La ligne droite est précédée d'un virage très serré, vous la commencez donc quasiment à zéro et il y a de très grosses accélérations. Avec les machines que nous avons aujourd'hui, il faut vraiment doser l'accélération car on ne peut pas ouvrir les gaz en grands, sinon la moto se dresse sur la roue arrière. Il n'y a qu'à partir de la moitié de la ligne droite que l'on peut vraiment ouvrir les gaz en grands. La ligne droite est suivie par un virage très rapide, la courbe Dunlop. C'est un virage très important, très difficile dans lequel vous pouvez perdre beaucoup de temps sur un tour chronométré. Dans un virage très serré, on peut perdre 2 km/h, cela n'aura pas de grandes conséquences, mais dans un virage rapide comme celui-là, 10 km/h peuvent faire une grosse différence. Ensuite il y a une chicane très serrée qui sollicite les pneus. On passe de la sixième à la seconde. L'avant doit être très stable car c'est lui qui va guider l'arrière. Ensuite, il y a une grande descente, qui a été amplifiée par la modification du virage de la Chapelle. Ici, la moto à tendance à se dresser sur la roue arrière, mais lorsque vous êtes en wheeling, l'avant ne peut plus vous diriger… et vous ne pouvez pas tourner !.

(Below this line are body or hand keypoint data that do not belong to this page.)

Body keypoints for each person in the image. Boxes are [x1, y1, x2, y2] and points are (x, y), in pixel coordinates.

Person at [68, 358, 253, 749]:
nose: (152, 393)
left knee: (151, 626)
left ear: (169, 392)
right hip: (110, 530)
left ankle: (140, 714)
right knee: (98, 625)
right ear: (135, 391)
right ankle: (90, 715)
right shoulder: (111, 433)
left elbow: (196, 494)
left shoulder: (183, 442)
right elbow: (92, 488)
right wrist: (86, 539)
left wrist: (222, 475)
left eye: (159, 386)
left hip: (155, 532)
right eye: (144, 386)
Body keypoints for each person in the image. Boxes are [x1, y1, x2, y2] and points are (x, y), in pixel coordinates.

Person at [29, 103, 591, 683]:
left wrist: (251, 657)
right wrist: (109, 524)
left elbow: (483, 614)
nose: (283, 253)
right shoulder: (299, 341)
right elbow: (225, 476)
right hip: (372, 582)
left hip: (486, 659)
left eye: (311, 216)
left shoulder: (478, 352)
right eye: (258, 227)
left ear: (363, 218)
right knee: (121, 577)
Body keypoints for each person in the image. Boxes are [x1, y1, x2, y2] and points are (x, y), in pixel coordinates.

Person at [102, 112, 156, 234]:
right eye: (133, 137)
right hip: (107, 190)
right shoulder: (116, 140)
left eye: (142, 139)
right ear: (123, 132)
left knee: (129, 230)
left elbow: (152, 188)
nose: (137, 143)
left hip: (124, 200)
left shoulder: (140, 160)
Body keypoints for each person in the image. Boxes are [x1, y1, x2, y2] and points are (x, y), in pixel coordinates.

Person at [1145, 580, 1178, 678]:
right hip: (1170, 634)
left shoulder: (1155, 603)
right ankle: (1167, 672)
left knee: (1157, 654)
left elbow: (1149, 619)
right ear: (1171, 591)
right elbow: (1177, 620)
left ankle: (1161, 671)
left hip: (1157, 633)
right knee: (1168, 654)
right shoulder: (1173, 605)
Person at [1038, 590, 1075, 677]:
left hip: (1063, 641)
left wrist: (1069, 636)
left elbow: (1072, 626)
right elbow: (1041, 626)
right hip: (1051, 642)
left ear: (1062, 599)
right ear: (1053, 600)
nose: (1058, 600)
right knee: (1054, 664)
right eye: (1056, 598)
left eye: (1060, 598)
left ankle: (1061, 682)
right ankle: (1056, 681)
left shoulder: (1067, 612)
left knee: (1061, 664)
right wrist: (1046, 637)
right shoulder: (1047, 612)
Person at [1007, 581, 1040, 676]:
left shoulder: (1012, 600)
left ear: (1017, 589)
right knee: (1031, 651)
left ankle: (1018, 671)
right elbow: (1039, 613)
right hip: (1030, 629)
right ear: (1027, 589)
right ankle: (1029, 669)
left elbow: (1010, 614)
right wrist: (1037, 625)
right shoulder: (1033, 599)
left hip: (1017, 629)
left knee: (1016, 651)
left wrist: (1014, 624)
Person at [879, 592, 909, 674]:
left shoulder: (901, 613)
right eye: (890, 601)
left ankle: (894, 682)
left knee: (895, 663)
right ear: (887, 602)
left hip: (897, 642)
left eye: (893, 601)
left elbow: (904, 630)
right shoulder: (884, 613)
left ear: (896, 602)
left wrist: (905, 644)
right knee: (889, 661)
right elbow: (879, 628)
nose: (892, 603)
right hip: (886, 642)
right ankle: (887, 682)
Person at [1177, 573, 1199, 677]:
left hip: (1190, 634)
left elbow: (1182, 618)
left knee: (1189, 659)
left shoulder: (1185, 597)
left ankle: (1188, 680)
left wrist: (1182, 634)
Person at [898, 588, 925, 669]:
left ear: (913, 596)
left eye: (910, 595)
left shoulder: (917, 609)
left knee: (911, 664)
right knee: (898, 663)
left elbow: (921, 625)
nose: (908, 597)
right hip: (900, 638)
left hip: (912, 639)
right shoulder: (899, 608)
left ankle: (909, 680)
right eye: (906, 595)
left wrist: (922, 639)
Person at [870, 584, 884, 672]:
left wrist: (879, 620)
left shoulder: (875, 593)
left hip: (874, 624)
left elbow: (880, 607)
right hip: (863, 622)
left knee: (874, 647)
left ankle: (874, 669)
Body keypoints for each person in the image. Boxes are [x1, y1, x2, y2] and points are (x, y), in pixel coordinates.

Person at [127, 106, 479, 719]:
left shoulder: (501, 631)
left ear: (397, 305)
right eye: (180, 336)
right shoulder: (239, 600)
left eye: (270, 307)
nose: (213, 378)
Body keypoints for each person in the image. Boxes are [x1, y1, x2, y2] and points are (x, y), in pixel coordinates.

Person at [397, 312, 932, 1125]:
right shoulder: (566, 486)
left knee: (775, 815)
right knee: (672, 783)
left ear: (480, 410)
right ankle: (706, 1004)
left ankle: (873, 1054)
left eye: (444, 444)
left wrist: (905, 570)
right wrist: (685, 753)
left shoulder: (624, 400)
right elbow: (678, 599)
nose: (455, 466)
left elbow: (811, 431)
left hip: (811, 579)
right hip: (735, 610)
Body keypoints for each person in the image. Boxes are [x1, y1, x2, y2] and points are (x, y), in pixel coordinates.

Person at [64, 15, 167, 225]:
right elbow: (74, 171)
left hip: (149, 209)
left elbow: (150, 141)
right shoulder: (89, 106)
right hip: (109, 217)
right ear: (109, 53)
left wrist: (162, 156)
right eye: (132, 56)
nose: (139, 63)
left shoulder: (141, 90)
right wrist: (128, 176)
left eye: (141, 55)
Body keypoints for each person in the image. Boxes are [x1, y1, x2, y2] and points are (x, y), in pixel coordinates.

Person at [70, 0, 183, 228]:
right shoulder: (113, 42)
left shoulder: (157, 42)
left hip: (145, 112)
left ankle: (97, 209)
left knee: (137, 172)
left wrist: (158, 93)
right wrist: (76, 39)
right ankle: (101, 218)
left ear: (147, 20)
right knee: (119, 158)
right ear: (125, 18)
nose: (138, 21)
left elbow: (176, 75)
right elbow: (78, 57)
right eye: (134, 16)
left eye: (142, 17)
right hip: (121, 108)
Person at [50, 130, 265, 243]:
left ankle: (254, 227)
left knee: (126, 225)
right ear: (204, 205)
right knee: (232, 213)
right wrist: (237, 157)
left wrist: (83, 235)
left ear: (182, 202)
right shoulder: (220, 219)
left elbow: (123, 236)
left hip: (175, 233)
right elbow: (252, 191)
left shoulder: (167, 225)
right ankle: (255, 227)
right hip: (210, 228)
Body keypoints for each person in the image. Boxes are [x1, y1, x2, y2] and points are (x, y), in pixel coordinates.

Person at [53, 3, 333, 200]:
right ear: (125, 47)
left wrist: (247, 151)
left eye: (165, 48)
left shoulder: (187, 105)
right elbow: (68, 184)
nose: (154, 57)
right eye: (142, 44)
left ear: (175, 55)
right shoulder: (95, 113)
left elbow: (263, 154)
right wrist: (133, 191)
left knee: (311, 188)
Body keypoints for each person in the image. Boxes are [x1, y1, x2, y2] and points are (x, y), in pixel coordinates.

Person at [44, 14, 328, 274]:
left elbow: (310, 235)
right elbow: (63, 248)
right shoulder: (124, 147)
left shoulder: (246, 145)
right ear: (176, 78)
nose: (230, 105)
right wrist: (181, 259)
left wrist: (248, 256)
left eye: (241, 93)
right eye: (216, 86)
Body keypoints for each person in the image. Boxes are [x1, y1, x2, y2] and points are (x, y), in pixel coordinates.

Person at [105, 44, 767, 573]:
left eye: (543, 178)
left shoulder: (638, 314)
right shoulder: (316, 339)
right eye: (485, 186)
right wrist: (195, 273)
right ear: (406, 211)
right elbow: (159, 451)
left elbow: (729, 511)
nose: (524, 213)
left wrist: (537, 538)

Il faut donc éviter au maximum de faire des wheelies et pour cela, il faut à nouveau doser l'accélération et être très doux sur les gaz. A l'entrée du virage de la Chapelle,vous avez un gros freinage. Le virage de la Chapelle est très serré à l'entrée mais s'ouvre à la sortie. C'est un long virage où il faut encore doser l'accélération. En milieu de course, on glisse beaucoup ici car les pneus sont mis à rude épreuve, longtemps sur l'angle. C'est un endroit assez sympa pour les pilotes. Vient ensuite le virage du Musée qui est en fait un double virage. Il faut relâcher les freins tôt, pour prendre la seconde partie du virage vite. Si vous freinez trop, vous serez trop lent dans la seconde partie du virage. J'aime beaucoup ce virage, car la moto y glisse beaucoup à la sortie. Avec la sortie du virage de la Chapelle, ce sont les deux plus amusants endroits pour les glisses. Vient ensuite un autre gros freinage pour l'entrée du virage du Garage Vert qui est très lent, comparé aux deux précédents. Ici, il faut vraiment sacrifier l'entrée du virage et donc freiner très fort pour réaccélérer le plus tôt possible à la sortie car il y a une longue ligne droite après. Au bout de la ligne droite, on a encore un gros freinage, mais avec de nombreux repères, pour prendre la chicane du Chemin aux Boeufs.

Mais cette chicane est plus rapide que les autres car elle est légèrement relevée. Elle se passe très rapidement, avec un changement très vif de direction. Vous arrivez ensuite dans le dernier tiers du circuit que j'aime beaucoup car c'est là qui j'y ai gagné la course l'an dernier face à Valentino Rossi. Ici, on peut y gagner la course, même si on est second. Je m'explique : à l'entrée des Esses bleus, j'ai passé Valentino à l'intérieur car c'est un bon endroit pour dépasser. Mais Valentino m'a tout de suite repassé. Je l'ai à nouveau repassé à l'intérieur du gauche et j'ai élargie ma trajectoire en sachant qu'il pouvait encore passer. J'ai donc retardé au maximum mon freinage pour le virage du Raccordement. Comme je vous l'ai dit, ce virage très lent est très important car il commande la ligne droite et il faut en sortir le plus tôt possible pour pouvoir accélérer. J'ai sacrifié la vitesse dans ce virage lent en fermant la porte, perdu 2 ou 3 km/h. Valentino est passé avec plus de vitesse dans le virage et donc en glissant plus. J'ai pu redresser ma machine plus tôt, remettre les gaz et gagner cette course. Je n'ai qu'une envie maintenant : gagner à nouveau au Mans!.